Dataset items:

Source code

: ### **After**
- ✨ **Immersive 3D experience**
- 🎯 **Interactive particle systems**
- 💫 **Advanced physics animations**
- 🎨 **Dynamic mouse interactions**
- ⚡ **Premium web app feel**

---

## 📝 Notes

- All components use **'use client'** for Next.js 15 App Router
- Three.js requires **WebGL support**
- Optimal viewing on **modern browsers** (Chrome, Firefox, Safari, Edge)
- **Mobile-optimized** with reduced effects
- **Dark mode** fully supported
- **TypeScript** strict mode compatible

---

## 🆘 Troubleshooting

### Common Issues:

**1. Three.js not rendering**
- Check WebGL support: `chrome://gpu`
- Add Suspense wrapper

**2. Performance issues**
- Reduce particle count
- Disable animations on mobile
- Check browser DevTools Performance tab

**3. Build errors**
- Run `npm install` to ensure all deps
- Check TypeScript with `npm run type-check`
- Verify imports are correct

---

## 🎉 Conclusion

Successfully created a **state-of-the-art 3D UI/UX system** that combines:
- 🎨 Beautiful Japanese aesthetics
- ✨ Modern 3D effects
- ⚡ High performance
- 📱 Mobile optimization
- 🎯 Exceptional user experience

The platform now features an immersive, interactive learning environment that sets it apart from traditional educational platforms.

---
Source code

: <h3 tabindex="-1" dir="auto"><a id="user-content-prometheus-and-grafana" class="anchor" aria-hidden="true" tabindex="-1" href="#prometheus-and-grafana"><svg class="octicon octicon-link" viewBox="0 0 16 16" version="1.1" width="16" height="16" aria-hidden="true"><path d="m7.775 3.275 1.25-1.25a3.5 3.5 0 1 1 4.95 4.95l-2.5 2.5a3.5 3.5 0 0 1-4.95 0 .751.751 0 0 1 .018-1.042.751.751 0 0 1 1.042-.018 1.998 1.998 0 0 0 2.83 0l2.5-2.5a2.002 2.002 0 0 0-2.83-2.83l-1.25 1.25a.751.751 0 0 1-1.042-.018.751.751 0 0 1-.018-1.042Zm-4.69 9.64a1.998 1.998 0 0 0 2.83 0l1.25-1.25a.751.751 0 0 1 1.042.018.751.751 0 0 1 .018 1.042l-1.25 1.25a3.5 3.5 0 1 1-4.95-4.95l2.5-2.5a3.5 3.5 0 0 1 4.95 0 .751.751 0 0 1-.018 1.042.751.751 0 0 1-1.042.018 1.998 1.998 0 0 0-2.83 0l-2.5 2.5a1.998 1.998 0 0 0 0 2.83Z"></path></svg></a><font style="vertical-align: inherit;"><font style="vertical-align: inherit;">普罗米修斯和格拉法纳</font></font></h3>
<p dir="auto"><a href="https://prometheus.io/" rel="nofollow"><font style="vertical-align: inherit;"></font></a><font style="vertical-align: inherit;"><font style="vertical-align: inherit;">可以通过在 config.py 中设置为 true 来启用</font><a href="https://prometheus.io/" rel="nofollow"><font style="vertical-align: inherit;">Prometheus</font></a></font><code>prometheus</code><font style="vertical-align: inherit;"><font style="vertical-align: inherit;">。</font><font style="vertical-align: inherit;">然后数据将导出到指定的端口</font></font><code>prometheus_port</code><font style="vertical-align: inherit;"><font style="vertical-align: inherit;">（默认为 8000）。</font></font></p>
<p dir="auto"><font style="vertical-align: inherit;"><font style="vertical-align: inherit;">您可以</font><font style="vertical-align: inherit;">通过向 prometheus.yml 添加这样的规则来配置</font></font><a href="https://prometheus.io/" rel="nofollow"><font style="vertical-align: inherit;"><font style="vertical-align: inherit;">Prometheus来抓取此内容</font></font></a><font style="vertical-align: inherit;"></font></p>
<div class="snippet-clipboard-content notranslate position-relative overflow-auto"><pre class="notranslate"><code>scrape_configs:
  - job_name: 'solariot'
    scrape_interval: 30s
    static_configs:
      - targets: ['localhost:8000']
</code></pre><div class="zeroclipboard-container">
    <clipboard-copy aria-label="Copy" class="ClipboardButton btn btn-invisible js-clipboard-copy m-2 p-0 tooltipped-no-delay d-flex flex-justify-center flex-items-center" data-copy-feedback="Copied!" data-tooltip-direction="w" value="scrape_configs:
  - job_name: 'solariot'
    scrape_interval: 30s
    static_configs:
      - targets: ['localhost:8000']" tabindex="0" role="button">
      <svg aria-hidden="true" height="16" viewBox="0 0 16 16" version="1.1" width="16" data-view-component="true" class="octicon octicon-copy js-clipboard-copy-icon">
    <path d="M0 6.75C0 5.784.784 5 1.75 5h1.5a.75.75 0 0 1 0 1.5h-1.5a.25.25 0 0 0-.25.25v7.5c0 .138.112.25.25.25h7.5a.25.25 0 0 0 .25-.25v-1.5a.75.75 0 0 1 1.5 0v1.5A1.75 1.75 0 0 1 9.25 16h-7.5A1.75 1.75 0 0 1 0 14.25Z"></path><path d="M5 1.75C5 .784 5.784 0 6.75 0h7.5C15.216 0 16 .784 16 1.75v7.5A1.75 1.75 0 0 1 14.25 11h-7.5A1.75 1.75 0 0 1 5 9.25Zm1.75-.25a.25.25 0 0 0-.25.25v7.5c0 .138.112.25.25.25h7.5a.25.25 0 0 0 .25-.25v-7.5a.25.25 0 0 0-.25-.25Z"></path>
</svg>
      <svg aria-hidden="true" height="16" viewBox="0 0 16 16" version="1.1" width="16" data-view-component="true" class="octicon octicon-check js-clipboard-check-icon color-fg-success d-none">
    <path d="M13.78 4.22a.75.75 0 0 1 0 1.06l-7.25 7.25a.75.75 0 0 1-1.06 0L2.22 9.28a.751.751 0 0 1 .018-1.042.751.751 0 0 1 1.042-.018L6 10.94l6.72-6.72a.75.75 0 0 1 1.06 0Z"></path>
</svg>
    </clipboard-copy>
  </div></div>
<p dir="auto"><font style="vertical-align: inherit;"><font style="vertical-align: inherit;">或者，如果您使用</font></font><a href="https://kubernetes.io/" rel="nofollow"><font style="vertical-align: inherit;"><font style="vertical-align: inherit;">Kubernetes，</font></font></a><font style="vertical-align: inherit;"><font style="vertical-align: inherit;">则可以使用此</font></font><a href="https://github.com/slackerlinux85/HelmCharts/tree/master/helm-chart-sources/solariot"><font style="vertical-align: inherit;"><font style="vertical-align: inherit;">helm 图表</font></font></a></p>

REQUIRED ACTION
Go through the entries above, and wherever a line holds the word "localhost", copy that line.

SOLVED EXERCISE
      - targets: ['localhost:8000']
      - targets: ['localhost:8000']" tabindex="0" role="button">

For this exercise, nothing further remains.